What is required >> Revise the items below so that "chart" becomes "graph" and nothing else changes, and leave the pictures out of your answer.

Recorded data >>
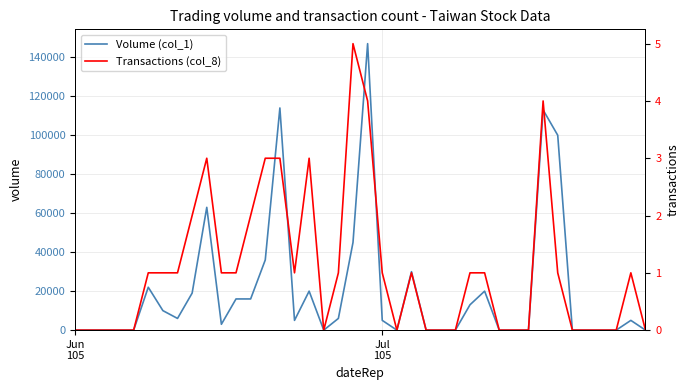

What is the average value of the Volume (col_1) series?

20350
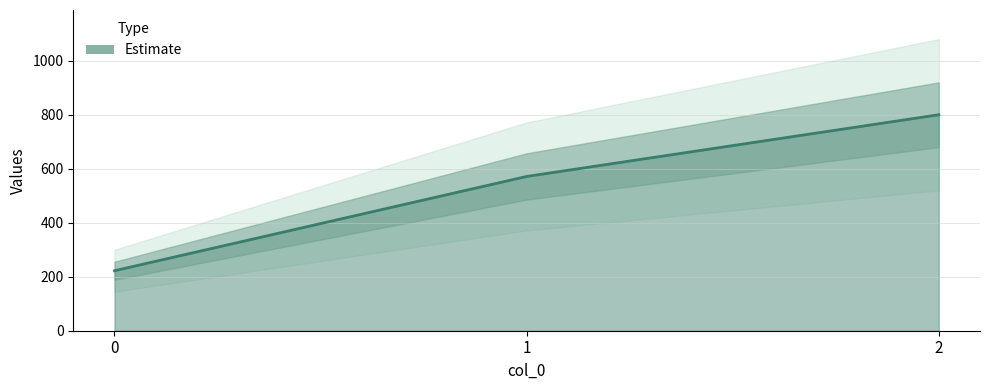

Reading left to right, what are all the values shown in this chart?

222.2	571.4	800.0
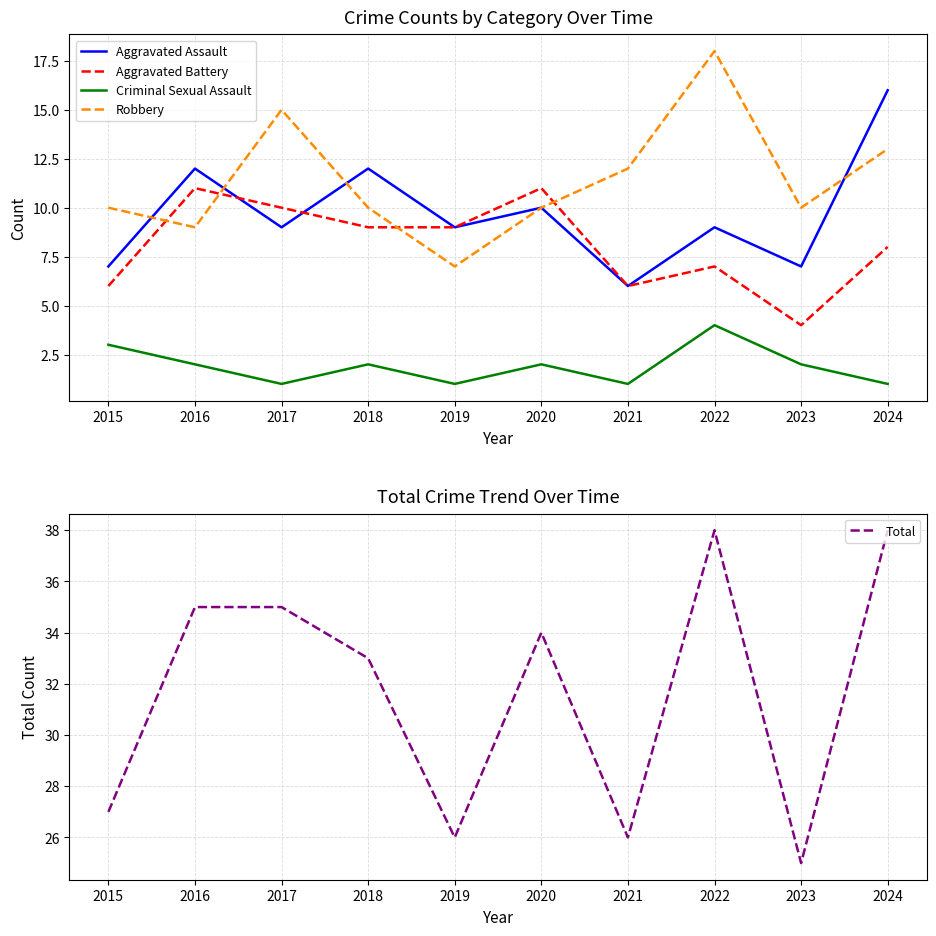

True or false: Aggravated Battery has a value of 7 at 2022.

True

Result for this exercise >>
What is the average value of the Volume (col_1) series?

20350

Reading left to right, what are all the values shown in this graph?

222.2	571.4	800.0

True or false: Aggravated Battery has a value of 7 at 2022.

True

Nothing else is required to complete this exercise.